• _REQUIRED ACTION 1_
Copy the entries below verbatim, everything from the line containing "1: (247, 33)" down to the last entry, both ends included, and leave out the pictures.

• _PAGE EXCERPT_
You're dumb to think Neanderthals were dumb: Study

The widely-held belief that our early Neanderthal cousins lost out in the competition with modern humans and were pushed to extinction because they weren't as intelligent as us doesn't hold up under scientific scrutiny, researchers say.

Neanderthals living in large areas of Asia and Europe from around 350,000 to 40,000 years ago disappeared when our ancestors, considered "anatomically modern," crossed from Africa into Europe.

Some have held their disappearance was down to intellectual inferiority, which made the come second best to modern humans in things like communications, innovation, hunting ability and the ability to successfully adapt to changing environments.

However, Paola Villa of the University of Colorado at Boulder says all available scientific evidence disputes the assertion Neanderthals were somehow not as advanced as modern humans.

"The evidence for cognitive inferiority is simply not there," says Villa, who collaborated on the study with archaeologist Wil Roebroeks at the Netherland's Leiden University. "What we are saying is that the conventional view of Neanderthals is not true."

• _THE DATA_
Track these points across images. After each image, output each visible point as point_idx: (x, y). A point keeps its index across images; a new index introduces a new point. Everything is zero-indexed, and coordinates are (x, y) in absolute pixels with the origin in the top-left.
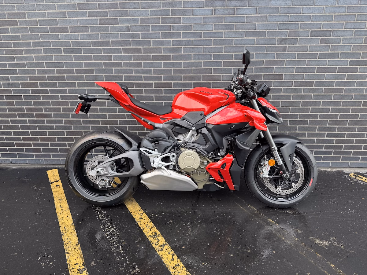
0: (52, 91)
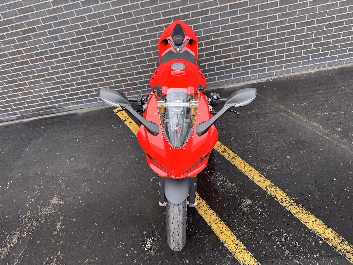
0: (99, 41)
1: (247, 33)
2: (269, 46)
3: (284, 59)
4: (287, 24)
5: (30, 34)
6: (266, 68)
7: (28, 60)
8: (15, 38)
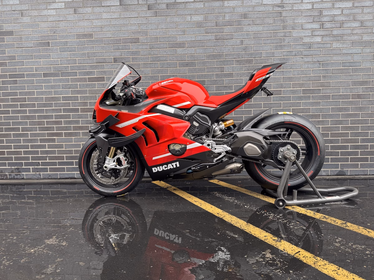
1: (319, 120)
2: (343, 138)
3: (359, 156)
4: (360, 119)
5: (96, 83)
6: (340, 163)
7: (79, 108)
8: (78, 83)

• _REQUIRED ACTION 2_
In the Neanderthal article, list the things in which some have held that intellectual inferiority made Neanderthals come second best to modern humans.

• _REPLY 1_
1: (247, 33)
2: (269, 46)
3: (284, 59)
4: (287, 24)
5: (30, 34)
6: (266, 68)
7: (28, 60)
8: (15, 38)
1: (319, 120)
2: (343, 138)
3: (359, 156)
4: (360, 119)
5: (96, 83)
6: (340, 163)
7: (79, 108)
8: (78, 83)

• _REPLY 2_
- communications
- innovation
- hunting ability
- the ability to successfully adapt to changing environments